- **TASK TO CARRY OUT**
The lines to be copied run from the one containing "12. All the" to the end of the material below; reproduce them exactly, including both ends, and nothing more.

- **DATA FOR THIS TASK**
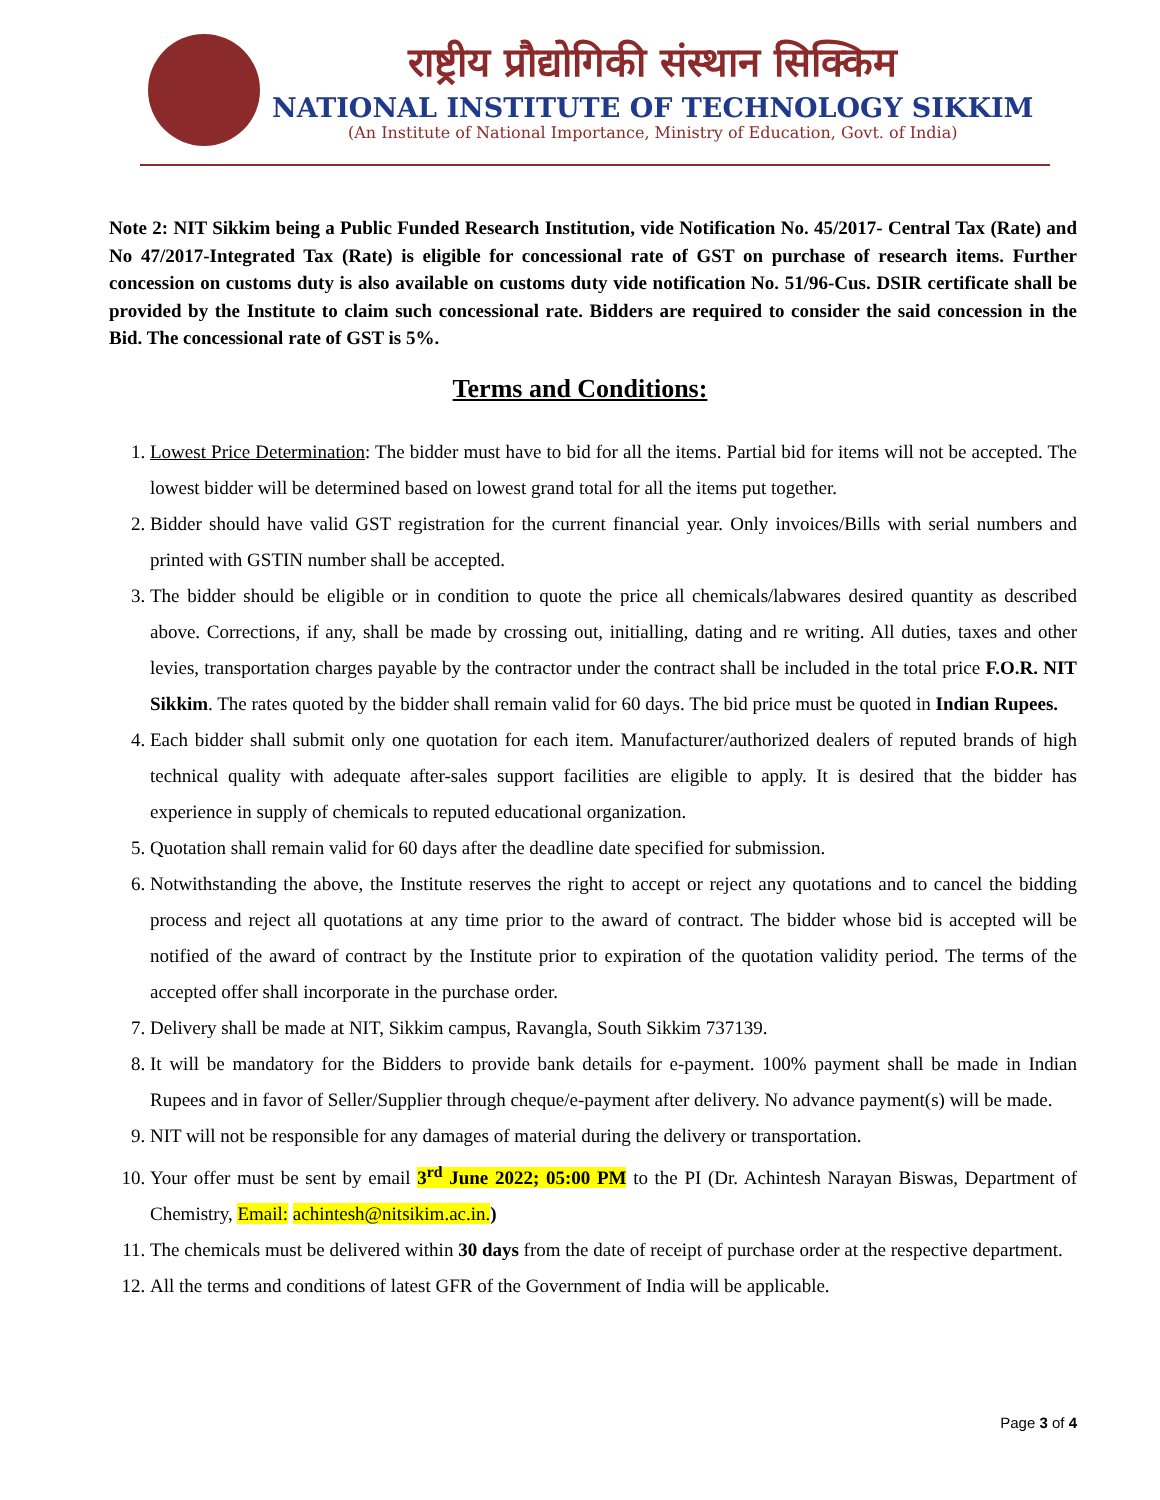राष्ट्रीय प्रौद्योगिकी संस्थान सिक्किम
NATIONAL INSTITUTE OF TECHNOLOGY SIKKIM
(An Institute of National Importance, Ministry of Education, Govt. of India)
Note 2: NIT Sikkim being a Public Funded Research Institution, vide Notification No. 45/2017- Central Tax (Rate) and No 47/2017-Integrated Tax (Rate) is eligible for concessional rate of GST on purchase of research items. Further concession on customs duty is also available on customs duty vide notification No. 51/96-Cus. DSIR certificate shall be provided by the Institute to claim such concessional rate. Bidders are required to consider the said concession in the Bid. The concessional rate of GST is 5%.
Terms and Conditions:
1. Lowest Price Determination: The bidder must have to bid for all the items. Partial bid for items will not be accepted. The lowest bidder will be determined based on lowest grand total for all the items put together.
2. Bidder should have valid GST registration for the current financial year. Only invoices/Bills with serial numbers and printed with GSTIN number shall be accepted.
3. The bidder should be eligible or in condition to quote the price all chemicals/labwares desired quantity as described above. Corrections, if any, shall be made by crossing out, initialling, dating and re writing. All duties, taxes and other levies, transportation charges payable by the contractor under the contract shall be included in the total price F.O.R. NIT Sikkim. The rates quoted by the bidder shall remain valid for 60 days. The bid price must be quoted in Indian Rupees.
4. Each bidder shall submit only one quotation for each item. Manufacturer/authorized dealers of reputed brands of high technical quality with adequate after-sales support facilities are eligible to apply. It is desired that the bidder has experience in supply of chemicals to reputed educational organization.
5. Quotation shall remain valid for 60 days after the deadline date specified for submission.
6. Notwithstanding the above, the Institute reserves the right to accept or reject any quotations and to cancel the bidding process and reject all quotations at any time prior to the award of contract. The bidder whose bid is accepted will be notified of the award of contract by the Institute prior to expiration of the quotation validity period. The terms of the accepted offer shall incorporate in the purchase order.
7. Delivery shall be made at NIT, Sikkim campus, Ravangla, South Sikkim 737139.
8. It will be mandatory for the Bidders to provide bank details for e-payment. 100% payment shall be made in Indian Rupees and in favor of Seller/Supplier through cheque/e-payment after delivery. No advance payment(s) will be made.
9. NIT will not be responsible for any damages of material during the delivery or transportation.
10. Your offer must be sent by email 3<sup>rd</sup> June 2022; 05:00 PM to the PI (Dr. Achintesh Narayan Biswas, Department of Chemistry, Email: achintesh@nitsikim.ac.in.)
11. The chemicals must be delivered within 30 days from the date of receipt of purchase order at the respective department.
12. All the terms and conditions of latest GFR of the Government of India will be applicable.
Page 3 of 4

- **FINISHED TASK**
12. All the terms and conditions of latest GFR of the Government of India will be applicable.
Page 3 of 4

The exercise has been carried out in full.